Vor wenigen Wochen wurden Massengräber entdeckt. Zwei UN-Ermittler wurden getötet

Zur Dauergewalt in den östlichen Provinzen ist nun ein zweiter Konfliktherd hinzugekommen: Im Zentrum des Landes, in der Kasai-Region, erhält eine Rebellengruppe namens Kamuina Nsapu immer mehr Zulauf. Sie bekämpft die kongolesische Regierung, seit die Armee im vergangenen August ihren Anführer erschossen hat. Der Aufstand hat sich zu einem veritablen Krieg gegen den Staat und seine Vertreter entwickelt - und der schlägt offenbar mit voller Wucht zurück. Im Februar zirkulierten Videos in den sozialen Netzwerken, die Regierungssoldaten zeigen sollen, wie sie Zivilisten in Kasai erschießen. Immer wieder kommt es zu Massakern in der Region; mal an den Milizionären, mal an Polizisten. Vor wenigen Wochen wurden in der Region Massengräber entdeckt.
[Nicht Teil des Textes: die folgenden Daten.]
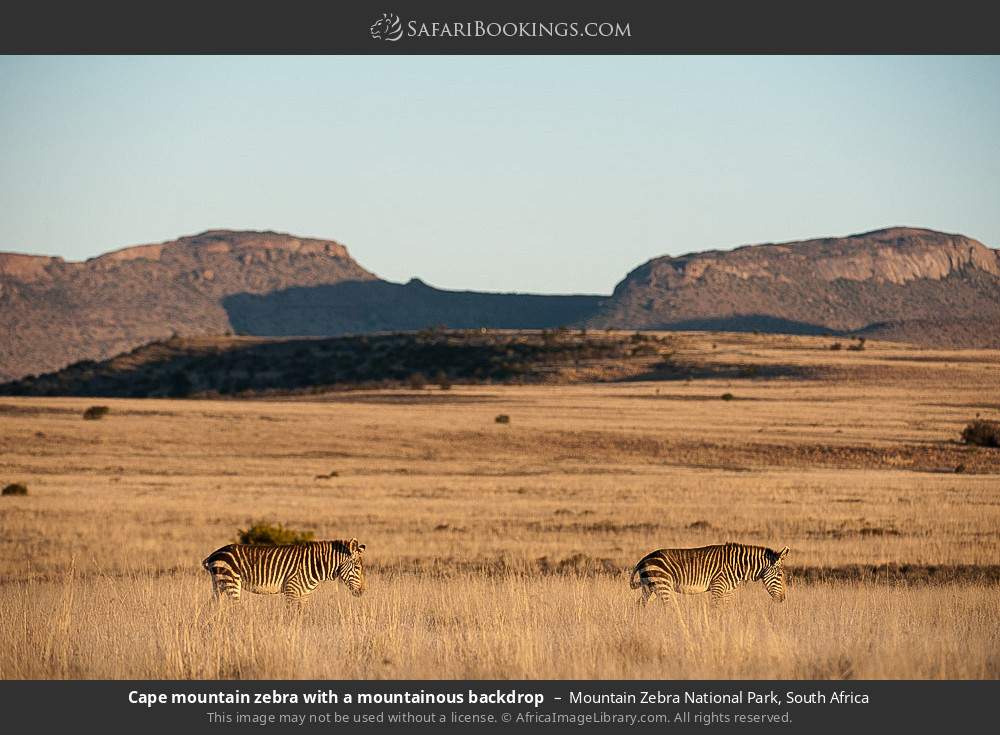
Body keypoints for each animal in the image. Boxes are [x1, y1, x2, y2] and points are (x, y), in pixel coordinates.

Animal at [202, 538, 366, 605]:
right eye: (357, 568)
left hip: (219, 585)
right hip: (231, 583)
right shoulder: (291, 590)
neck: (316, 565)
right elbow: (291, 615)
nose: (363, 592)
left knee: (213, 605)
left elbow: (301, 616)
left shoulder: (304, 594)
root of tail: (214, 554)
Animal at [630, 543, 788, 607]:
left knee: (639, 605)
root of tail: (644, 558)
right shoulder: (718, 587)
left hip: (650, 587)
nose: (783, 599)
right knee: (666, 608)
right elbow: (715, 609)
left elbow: (725, 610)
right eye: (780, 575)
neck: (737, 566)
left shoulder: (728, 591)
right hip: (662, 586)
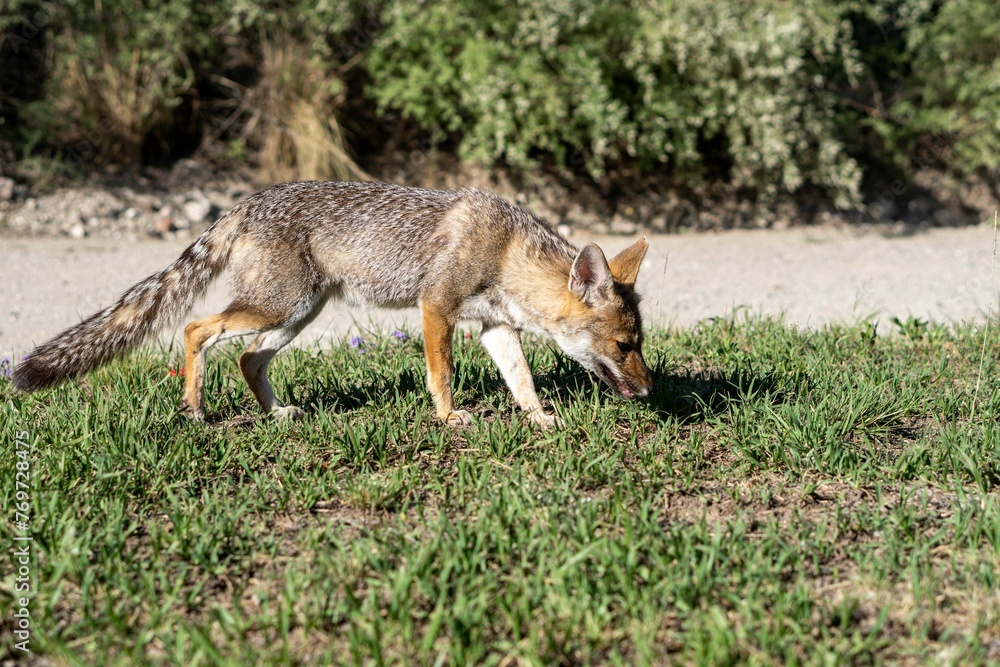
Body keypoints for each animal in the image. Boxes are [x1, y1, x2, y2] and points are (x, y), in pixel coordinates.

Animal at [13, 180, 654, 428]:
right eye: (625, 346)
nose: (651, 391)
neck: (505, 251)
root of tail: (247, 201)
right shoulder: (436, 307)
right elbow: (441, 372)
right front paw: (449, 418)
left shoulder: (494, 328)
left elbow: (522, 381)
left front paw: (540, 418)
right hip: (277, 306)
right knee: (197, 328)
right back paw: (194, 408)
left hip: (297, 314)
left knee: (246, 357)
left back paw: (276, 413)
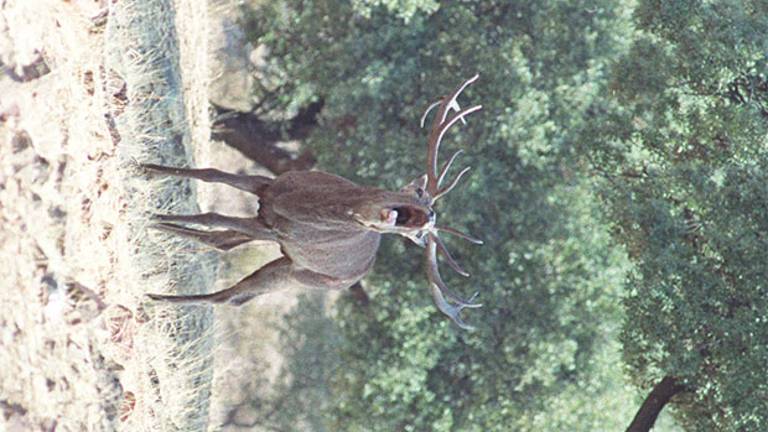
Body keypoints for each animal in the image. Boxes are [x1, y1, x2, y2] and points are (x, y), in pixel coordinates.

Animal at [146, 76, 484, 330]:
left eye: (419, 237)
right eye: (417, 190)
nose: (430, 215)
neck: (303, 205)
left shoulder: (278, 230)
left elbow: (214, 216)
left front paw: (154, 218)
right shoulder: (269, 187)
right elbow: (211, 174)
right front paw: (148, 170)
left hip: (296, 274)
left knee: (231, 291)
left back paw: (158, 297)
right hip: (287, 260)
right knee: (227, 249)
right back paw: (160, 292)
Wie schlimm die Lage in Kasai tatsächlich ist, begriff die Weltöffentlichkeit allerdings erst, als vor zwei Wochen zwei UN-Ermittler aus den USA und Schweden spurlos verschwanden. Sie recherchierten zusammen mit vier kongolesischen Mitarbeitern in Kasai zu Menschenrechtsverletzungen und Waffenschmuggel. In der vergangenen Woche fanden UN-Soldaten schließlich zwei Leichen mit weißer Hautfarbe, eine davon geköpft. Kurz darauf bestätigten die Vereinten Nationen, dass es sich bei den Toten um die Ermittler Michael Sharp und Zaida Catalán handelt.

Die erschütternde Gewalt im Osten und im Zentrum des Kongo sind Symptome desselben Übels: der jahrzehntelangen politischen Krise des Landes. Die meisten Kongolesen misstrauen dem Staat und seinen Sicherheitskräften zutiefst - zu korrupt und unfähig ist die Regierung, zu gewalttätig und unberechenbar sind ihre Soldaten. Die UN-Mission ist unter solchen Umständen die einzige Instanz, die ein Minimum an Sicherheit und Vertrauen im Land herstellen könnte - gerade angesichts der geplanten Wahlen Ende des Jahres. Der Kongo braucht die Monusco, auch wenn manche Mitglieder des Sicherheitsrats das offenbar anders sehen.